Below is a listing; restate from it, character for character, the lines beginning at the line holding "right elbow: (58, 444)" and ending at the line holding "left wrist: (735, 354)", both included.
☆ ☆ ☆ ☆
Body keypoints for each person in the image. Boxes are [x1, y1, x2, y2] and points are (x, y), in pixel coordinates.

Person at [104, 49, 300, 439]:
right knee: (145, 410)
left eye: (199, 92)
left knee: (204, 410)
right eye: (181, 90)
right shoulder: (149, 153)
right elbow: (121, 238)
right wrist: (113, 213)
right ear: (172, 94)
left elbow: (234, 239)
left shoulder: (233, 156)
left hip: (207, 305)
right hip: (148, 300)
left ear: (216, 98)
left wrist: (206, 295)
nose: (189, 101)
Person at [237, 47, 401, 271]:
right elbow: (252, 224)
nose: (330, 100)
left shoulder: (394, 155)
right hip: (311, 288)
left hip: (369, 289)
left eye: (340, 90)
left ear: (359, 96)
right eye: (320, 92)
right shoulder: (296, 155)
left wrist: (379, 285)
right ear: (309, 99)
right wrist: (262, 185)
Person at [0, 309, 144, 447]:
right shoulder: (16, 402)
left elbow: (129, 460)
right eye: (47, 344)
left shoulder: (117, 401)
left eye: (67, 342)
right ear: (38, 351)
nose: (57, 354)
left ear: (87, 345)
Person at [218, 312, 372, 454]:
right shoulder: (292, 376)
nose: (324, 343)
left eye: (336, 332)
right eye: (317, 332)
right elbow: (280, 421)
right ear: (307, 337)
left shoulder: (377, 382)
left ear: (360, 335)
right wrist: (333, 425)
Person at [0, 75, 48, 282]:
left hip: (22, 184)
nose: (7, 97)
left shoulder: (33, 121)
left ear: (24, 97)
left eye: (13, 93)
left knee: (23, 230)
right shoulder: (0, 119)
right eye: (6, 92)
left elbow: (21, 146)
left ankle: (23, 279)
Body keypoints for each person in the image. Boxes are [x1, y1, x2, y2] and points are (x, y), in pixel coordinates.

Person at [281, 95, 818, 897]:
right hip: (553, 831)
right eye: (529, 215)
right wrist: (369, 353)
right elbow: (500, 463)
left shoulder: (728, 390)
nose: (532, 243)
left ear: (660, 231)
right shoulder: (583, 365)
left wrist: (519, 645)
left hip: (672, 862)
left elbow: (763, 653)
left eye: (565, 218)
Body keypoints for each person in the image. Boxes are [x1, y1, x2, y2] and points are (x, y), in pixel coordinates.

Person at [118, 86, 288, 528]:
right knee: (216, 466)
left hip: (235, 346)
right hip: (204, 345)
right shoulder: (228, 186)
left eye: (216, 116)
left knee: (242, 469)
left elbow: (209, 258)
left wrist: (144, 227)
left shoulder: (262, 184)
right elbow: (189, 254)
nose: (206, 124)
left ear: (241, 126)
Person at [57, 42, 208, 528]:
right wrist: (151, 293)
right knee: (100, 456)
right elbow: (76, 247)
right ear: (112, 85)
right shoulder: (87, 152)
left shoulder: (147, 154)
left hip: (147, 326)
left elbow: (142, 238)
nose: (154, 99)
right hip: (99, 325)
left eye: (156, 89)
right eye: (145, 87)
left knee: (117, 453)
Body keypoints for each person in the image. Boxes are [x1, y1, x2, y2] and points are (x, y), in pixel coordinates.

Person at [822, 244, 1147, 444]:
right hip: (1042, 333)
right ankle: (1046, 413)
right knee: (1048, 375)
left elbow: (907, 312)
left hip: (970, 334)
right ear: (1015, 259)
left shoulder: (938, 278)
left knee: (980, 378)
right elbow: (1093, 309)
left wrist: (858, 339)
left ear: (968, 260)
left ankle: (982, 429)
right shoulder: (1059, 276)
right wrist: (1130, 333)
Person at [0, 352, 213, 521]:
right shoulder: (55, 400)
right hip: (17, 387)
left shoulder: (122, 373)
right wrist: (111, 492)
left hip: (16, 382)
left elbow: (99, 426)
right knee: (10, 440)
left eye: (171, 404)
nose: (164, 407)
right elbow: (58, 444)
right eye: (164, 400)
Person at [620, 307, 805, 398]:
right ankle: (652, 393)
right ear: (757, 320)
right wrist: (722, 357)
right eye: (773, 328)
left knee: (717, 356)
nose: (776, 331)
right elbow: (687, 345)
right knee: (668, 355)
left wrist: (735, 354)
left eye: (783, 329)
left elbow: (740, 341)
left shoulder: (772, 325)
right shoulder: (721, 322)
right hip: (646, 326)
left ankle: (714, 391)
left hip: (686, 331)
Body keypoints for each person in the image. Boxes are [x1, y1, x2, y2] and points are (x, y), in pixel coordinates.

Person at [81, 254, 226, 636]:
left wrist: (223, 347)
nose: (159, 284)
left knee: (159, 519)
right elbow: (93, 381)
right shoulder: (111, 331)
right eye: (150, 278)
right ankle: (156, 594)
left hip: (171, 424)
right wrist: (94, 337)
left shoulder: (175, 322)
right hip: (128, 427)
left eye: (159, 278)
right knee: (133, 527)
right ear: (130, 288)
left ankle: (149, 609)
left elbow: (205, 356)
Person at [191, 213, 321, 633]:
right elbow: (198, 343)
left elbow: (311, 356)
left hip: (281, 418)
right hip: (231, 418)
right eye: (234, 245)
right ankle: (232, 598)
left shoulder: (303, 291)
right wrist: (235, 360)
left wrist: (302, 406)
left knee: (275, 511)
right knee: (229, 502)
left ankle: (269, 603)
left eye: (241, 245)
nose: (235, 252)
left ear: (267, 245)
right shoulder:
☆ ☆ ☆ ☆
SOLUTION TO THE PROBLEM:
right elbow: (58, 444)
right eye: (164, 400)
Person at [620, 307, 805, 398]:
right ankle: (652, 393)
right ear: (757, 320)
right wrist: (722, 357)
right eye: (773, 328)
left knee: (717, 356)
nose: (776, 331)
right elbow: (687, 345)
right knee: (668, 355)
left wrist: (735, 354)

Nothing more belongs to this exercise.